→ **SELECTED EXCERPT**
────────────────────────────────────────

Shiva and Chaos
One of the notions in Chaos theory (and I’m still reading up on it so take what follows with a pinch of salt) is that simple patterns can be repeated over and over again to create complex systems. My reference is James Gleick’s
“Chaos-The Amazing Science of the Unpredictable.”
In it he talks about the reason that our DNA, or DNA in general can store so much information is that information for creating the parts of our body is encoded in patterns that can be used over and over again at different scales.
This “scaling effect” is apparently apparent in organs like our liver and in the structure of our veins and arteries.
In plant life, one researcher showed how smaller pictures of a fern could be layed in to produce a picture of a bigger fern.
(I may need some proper references or at least web links here.)
Anyway, reading all of this I became quite excited because it occured to me that Dance of Shiva can display this scaling effect. It offers an infinite amount of possibility just from a few simple moves.
Allow me to use the Warp 1 sequence to illustrate. In this sequence, there are four movements, (where the movement to the left of the dash is that of the left arm and the movement to the right that of the right arm):
- Change Forwards-Transquarter
- Change Forwards-Change Forwards
- Change Forwards-Backwards
- Forwards-Change Backwards
We repeat this sequence of movements 4 times to return the arms to the position from which they started.
In the table, each column represents one repetion of this sequence. The movements are highlighted in blue in the column on the left. We start at position 1-1 (top left red square,) and move to b-3, 3-d, d-c and finish at a-4. The next column or repetition starts at a-4 (the second red square from the left.)
The red squares represent the position the we finish at after each repetition. If we look closely we may notice a pattern, a relationship between one stopping point or check sum and the next.
From 1-1 to a-4 the left arm does the equivalent of a change, from 1 to a. From a-4 to 1-3, it does a Change again. Then from 1-3 to a-2 it Changes back to a. Then from a-4 the arms return to 1-1. The right hand undergoes a similar repeated transition. It moves from 1 to 4 to 3 to 2 and back to 1 again (1-1, a-4, 1-3, a-2, 1-1.) It does the equivalent of a Backwards move.
We can thus think of this sequence of movements as equivalent to a C-B move.
(I actually selected each Warp so that their equivalents where all different.)
If we were so inclined we could create any number of warps using any of the pairs of movements to create C-B equivalents. We could also use sequences of other than 4 moves.
Now, suppose we did any four movements at random. What could happen? We could figure out the equivalent single move for those four random movements. More to the point, for any number of moves we could figure out the equivalent single move and it would always be one of 64 possible movements (They are all shown in the table above.)
Why 64? Because there are 64 possible positions and so to join any position to any other position including itself we need 64 possible movements. The movement that connects a position to itself is a zero move.
So what does this mean? If we have the freedom to do any number of moves, then we can always find different ways to do the equivalent of any of the 64 movements. There is infinite potential, all based on a few simple moves.

────────────────────────────────────────

→ **DATA UNDER STUDY**
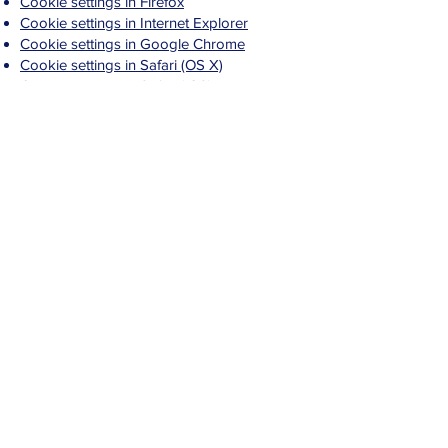
Cookie settings in Firefox
Cookie settings in Internet Explorer
Cookie settings in Google Chrome
Cookie settings in Safari (OS X)
Cookie settings in Safari (iOS)
Cookie settings in Android
Comment retirer son consentement ?
Si vous ne souhaitez plus que nous
traitions vos données, veuillez nous
contacter à l'adresse suivante :
legal@alphiapparel.com
ou envoyez-nous un courrier à l'adresse
suivante
Affaires légales
ATT : Michael Knopp
Directeur
171415 Canada Inc.
4334 rue Garand, Montréal, QC, Canada,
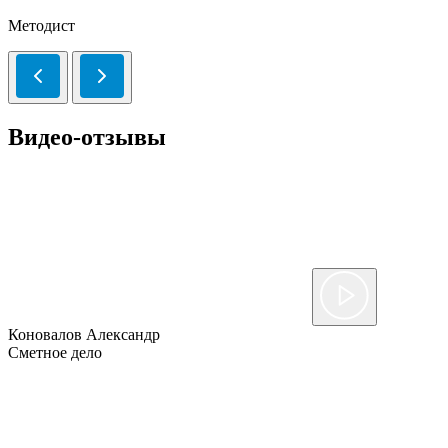
Методист
Видео-отзывы
Коновалов Александр
Сметное дело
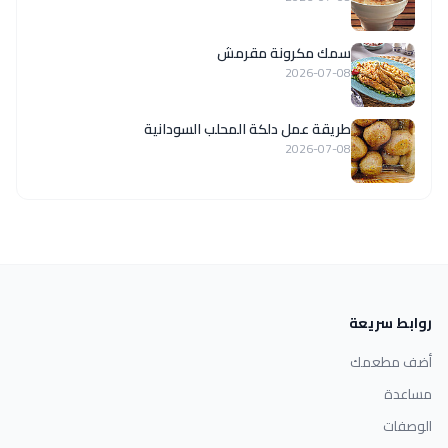
سمك مكرونة مقرمش
2026-07-08
طريقة عمل دلكة المحلب السودانية
2026-07-08
روابط سريعة
أضف مطعمك
مساعدة
الوصفات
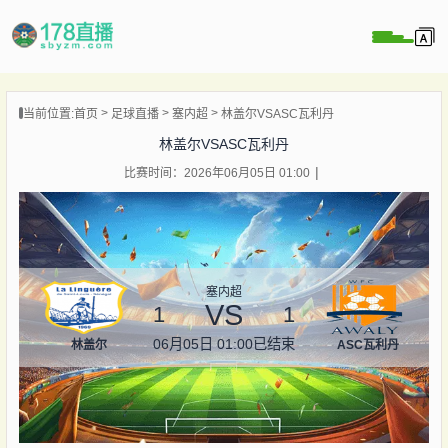
当前位置:
首页
足球直播
塞内超
林盖尔VSASC瓦利丹
播
林盖尔VSASC瓦利丹
播
比赛时间：2026年06月05日 01:00
像
闻
塞内超
VS
1
1
06月05日 01:00
已结束
林盖尔
ASC瓦利丹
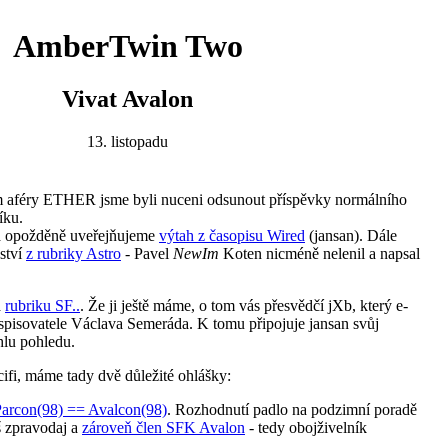
AmberTwin Two
Vivat Avalon
13. listopadu
 aféry ETHER jsme byli nuceni odsunout příspěvky normálního
íku.
 a opožděně uveřejňujeme
výtah z časopisu Wired
(jansan). Dále
ství
z rubriky Astro
- Pavel
NewIm
Koten nicméně nelenil a napsal
a
rubriku SF..
. Že ji ještě máme, o tom vás přesvědčí jXb, který e-
spisovatele Václava Semeráda. K tomu připojuje jansan svůj
lu pohledu.
cifi, máme tady dvě důležité ohlášky:
arcon(98) == Avalcon(98)
. Rozhodnutí padlo na podzimní poradě
š zpravodaj a
zároveň člen SFK Avalon
- tedy obojživelník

────────────────────────────────────────

In the text on Shiva and chaos, why is the equivalent single move always one of 64 possible movements? Answer in one to three sentences. The listing comes from a different source than the text.

→ **ANSWER**
There are 64 possible positions, so 64 possible movements are needed to join any position to any other position, including itself. The movement that connects a position to itself is a zero move.